INSTRUÇÕES:
**A)** Atualize o trecho da notícia sobre a ajuda do FMI à Argentina que começa nas palavras que contêm "A diretoria executiva do FMI é" e termina em "endividada do país.", reescrevendo-o com "funcionários" substituído por "servidores".
**B)** Na notícia sobre a ajuda do FMI à Argentina, condense o parágrafo que começa com "Depois de receber um sinal verde" e preserve seus fatos principais.

TEXTO FORNECIDO:
____

G-7 dá aval e o FMI discute ajuda para a Argentina
Depois de receber um sinal verde do G-7 (grupo dos sete países mais ricos do mundo), a diretoria executiva do FMI retomou no final da tarde de ontem uma reunião informal decisiva iniciada anteontem sobre a concessão de um novo pacote de ajuda à Argentina. Pouco antes do reinício do encontro, os diretores do Fundo mantinham-se profundamente céticos e desconfiados da capacidade de recuperação da Argentina e questionavam, abertamente, o sistema de paridade cambial e o alto volume da dívida do país. No entanto mostravam-se dispostos a liberar um empréstimo, em face da deterioração diária da economia argentina e de uma autorização que receberam do G-7, durante a tarde.
A diretoria executiva do FMI é a última instância de decisão dentro da instituição. Formada por representantes de países sócios do Fundo, ela está acima do diretor-gerente, Horst Köhler, e do resto da equipe técnica da instituição. Até as 19h30, a reunião não havia sido concluída.ö
Patacones Com o rosto do histórico político da província de Buenos Aires Dardo Richa de um lado e a imagem da Catedral da cidade de La Plata do outro a modo de bênção as cédulas dos ''patacones'' começaram a circular ontem na cidades da província. Os patacones são os bônus criados pelo governo dessa província para pagar parte dos salários de seus funcionários públicos e os fornecedores do Estado. Somente receberão patacones os funcionários com salários superiores a US$ 740. Os patacones, na verdade uma pseudo-moeda, foram criados pela situação de falência da província de Buenos Aires, a mais endividada do país.

____

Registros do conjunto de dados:
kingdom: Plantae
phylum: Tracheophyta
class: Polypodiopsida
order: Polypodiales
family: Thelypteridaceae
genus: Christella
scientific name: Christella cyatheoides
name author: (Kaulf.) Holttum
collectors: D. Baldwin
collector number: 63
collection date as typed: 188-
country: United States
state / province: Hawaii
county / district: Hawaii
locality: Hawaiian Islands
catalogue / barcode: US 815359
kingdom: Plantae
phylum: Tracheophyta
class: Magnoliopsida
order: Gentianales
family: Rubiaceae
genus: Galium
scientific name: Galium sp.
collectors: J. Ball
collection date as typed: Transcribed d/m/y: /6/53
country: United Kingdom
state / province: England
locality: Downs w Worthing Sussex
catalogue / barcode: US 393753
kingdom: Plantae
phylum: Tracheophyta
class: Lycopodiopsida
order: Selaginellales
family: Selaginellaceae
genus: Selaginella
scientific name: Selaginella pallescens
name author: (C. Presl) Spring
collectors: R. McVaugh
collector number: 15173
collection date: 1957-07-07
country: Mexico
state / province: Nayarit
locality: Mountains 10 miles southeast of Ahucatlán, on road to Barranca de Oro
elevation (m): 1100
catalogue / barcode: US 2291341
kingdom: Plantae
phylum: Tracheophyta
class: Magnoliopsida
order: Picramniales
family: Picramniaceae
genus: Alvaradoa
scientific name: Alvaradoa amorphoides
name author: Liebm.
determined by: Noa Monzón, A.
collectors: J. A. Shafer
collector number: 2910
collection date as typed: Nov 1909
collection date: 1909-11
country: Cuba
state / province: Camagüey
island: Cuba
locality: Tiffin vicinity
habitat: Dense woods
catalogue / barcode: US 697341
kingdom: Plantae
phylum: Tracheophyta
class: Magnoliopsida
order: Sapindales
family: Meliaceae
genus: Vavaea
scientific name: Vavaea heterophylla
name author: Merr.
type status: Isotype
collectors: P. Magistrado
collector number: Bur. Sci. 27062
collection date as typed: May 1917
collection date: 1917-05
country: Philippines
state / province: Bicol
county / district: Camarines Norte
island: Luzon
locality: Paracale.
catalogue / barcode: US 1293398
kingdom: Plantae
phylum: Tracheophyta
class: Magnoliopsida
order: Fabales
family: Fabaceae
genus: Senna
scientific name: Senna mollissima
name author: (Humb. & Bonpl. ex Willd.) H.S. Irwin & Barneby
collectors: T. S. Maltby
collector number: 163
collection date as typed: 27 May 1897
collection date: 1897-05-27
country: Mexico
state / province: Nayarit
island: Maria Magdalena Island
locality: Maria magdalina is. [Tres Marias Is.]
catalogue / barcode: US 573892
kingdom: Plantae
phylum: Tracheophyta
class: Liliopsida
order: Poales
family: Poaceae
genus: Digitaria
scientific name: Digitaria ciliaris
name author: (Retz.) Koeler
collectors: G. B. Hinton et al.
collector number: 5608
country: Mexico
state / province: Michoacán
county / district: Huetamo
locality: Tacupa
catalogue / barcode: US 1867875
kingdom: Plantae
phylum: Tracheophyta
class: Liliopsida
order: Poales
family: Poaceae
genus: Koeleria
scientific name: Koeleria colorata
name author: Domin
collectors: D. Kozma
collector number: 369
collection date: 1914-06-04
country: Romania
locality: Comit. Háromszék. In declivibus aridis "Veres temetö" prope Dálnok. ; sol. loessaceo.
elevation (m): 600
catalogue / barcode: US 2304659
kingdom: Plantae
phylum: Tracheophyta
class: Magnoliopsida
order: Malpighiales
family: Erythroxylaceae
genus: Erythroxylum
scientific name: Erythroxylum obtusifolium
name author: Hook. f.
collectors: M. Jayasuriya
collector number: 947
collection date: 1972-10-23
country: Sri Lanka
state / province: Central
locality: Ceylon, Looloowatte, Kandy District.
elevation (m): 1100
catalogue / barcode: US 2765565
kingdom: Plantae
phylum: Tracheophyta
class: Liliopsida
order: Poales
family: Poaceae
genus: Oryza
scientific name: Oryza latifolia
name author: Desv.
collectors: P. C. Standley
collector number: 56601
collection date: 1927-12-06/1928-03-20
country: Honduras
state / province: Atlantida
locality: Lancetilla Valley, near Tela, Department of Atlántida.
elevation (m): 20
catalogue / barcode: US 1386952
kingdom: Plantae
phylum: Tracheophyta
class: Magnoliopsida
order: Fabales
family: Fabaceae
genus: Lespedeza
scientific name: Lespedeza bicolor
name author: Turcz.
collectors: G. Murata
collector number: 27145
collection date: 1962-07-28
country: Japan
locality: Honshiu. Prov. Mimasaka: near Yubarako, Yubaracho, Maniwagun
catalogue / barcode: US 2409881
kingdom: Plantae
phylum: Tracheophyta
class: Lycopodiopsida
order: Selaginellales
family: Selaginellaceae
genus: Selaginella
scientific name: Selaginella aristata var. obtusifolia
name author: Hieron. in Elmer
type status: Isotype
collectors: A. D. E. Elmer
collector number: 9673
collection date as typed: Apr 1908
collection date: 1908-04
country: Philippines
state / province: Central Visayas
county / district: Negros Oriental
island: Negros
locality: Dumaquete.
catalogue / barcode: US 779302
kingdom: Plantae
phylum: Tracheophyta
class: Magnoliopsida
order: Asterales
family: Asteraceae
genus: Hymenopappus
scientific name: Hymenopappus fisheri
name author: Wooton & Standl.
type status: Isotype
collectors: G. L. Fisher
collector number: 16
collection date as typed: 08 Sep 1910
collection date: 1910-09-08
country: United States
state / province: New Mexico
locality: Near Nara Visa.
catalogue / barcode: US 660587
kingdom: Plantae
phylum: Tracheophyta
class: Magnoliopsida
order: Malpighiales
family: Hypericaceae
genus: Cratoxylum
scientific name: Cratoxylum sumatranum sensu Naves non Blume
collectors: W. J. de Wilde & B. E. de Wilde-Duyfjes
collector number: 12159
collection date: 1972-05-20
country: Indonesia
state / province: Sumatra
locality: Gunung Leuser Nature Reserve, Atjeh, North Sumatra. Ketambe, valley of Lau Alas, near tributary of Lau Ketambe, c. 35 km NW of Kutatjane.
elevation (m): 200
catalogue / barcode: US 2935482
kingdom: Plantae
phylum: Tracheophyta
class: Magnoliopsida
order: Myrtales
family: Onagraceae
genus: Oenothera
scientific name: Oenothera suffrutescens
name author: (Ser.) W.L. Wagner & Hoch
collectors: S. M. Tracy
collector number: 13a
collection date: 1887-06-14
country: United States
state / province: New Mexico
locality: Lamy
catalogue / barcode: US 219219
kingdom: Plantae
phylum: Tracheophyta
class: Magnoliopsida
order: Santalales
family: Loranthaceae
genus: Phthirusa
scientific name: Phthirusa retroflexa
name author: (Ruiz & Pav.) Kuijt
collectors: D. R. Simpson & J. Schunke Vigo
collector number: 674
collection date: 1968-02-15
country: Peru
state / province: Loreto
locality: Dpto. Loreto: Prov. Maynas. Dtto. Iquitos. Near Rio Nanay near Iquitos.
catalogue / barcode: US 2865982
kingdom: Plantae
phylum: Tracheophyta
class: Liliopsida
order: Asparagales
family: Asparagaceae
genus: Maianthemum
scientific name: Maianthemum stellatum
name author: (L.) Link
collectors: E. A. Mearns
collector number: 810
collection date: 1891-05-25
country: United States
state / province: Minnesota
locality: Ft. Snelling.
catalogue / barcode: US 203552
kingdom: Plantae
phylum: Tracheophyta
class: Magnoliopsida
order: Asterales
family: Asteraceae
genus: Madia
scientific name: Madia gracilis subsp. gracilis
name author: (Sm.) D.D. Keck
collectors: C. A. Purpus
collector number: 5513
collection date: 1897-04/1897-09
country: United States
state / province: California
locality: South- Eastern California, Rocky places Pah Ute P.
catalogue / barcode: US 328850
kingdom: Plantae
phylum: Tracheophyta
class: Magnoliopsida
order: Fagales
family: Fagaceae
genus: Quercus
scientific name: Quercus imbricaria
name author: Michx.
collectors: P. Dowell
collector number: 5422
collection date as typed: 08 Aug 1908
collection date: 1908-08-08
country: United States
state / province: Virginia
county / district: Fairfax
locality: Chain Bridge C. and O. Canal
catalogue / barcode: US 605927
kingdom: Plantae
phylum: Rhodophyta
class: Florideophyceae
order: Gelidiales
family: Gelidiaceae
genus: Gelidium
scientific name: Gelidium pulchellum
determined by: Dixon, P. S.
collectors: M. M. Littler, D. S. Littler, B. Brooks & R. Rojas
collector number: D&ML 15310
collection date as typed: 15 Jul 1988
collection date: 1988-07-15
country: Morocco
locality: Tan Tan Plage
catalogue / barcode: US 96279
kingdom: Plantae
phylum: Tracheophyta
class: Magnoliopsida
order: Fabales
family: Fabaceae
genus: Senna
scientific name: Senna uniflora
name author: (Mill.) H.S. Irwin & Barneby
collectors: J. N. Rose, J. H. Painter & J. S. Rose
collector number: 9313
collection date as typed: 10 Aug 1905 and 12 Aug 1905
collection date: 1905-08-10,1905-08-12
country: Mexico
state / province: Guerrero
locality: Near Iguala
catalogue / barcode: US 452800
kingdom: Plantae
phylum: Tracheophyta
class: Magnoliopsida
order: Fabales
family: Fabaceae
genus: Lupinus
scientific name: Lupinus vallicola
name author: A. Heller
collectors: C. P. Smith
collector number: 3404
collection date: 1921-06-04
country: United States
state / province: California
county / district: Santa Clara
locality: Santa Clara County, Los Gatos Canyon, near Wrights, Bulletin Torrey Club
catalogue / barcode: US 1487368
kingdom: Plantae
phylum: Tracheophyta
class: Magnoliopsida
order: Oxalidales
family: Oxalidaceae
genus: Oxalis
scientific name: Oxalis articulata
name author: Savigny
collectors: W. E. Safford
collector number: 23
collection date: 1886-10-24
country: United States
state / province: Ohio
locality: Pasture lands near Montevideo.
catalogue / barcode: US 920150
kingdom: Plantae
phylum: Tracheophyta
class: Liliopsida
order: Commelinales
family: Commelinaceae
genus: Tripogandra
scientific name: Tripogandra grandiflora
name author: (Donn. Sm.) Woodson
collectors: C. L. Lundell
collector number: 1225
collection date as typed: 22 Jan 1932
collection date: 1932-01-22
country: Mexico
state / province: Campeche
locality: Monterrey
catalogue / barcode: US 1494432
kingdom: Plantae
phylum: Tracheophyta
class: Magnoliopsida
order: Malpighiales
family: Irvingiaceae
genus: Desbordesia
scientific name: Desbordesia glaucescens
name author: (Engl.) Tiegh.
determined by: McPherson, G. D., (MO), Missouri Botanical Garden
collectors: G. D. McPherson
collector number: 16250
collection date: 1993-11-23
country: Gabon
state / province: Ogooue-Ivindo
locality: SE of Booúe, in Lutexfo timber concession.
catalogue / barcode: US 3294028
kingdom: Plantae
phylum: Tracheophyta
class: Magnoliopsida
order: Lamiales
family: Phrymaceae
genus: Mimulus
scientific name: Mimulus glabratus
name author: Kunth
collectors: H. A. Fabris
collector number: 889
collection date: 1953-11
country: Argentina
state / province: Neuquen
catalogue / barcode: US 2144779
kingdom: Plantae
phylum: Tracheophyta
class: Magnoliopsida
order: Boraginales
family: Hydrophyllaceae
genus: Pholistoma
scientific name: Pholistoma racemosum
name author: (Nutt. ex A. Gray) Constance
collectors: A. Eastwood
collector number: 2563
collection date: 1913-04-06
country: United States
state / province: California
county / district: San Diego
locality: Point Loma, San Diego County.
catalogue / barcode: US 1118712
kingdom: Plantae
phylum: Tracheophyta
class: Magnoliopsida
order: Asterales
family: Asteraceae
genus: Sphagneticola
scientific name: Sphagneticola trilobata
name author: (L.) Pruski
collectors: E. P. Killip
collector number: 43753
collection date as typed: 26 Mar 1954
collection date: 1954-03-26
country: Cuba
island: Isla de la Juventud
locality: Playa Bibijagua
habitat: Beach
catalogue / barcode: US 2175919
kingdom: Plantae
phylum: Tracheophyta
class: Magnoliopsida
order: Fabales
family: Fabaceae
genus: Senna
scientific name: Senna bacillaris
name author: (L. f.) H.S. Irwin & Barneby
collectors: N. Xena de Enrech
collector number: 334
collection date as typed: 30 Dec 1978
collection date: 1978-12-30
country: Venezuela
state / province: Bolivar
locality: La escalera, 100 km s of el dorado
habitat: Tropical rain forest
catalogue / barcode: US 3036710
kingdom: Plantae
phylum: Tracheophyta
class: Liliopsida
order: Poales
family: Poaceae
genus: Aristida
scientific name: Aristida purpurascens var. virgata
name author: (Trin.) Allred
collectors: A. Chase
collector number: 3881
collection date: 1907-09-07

____

RESPOSTAS:
**A)**
A diretoria executiva do FMI é a última instância de decisão dentro da instituição. Formada por representantes de países sócios do Fundo, ela está acima do diretor-gerente, Horst Köhler, e do resto da equipe técnica da instituição. Até as 19h30, a reunião não havia sido concluída.ö
Patacones Com o rosto do histórico político da província de Buenos Aires Dardo Richa de um lado e a imagem da Catedral da cidade de La Plata do outro a modo de bênção as cédulas dos ''patacones'' começaram a circular ontem na cidades da província. Os patacones são os bônus criados pelo governo dessa província para pagar parte dos salários de seus servidores públicos e os fornecedores do Estado. Somente receberão patacones os servidores com salários superiores a US$ 740. Os patacones, na verdade uma pseudo-moeda, foram criados pela situação de falência da província de Buenos Aires, a mais endividada do país.

**B)** Com o aval do G-7, a diretoria executiva do FMI retomou no fim da tarde de ontem a reunião informal iniciada anteontem sobre um novo pacote de ajuda à Argentina. Os diretores duvidavam da capacidade de recuperação do país e questionavam a paridade cambial e o alto volume da dívida. Ainda assim, estavam dispostos a liberar o empréstimo, diante da piora diária da economia argentina e da autorização dada pelo G-7.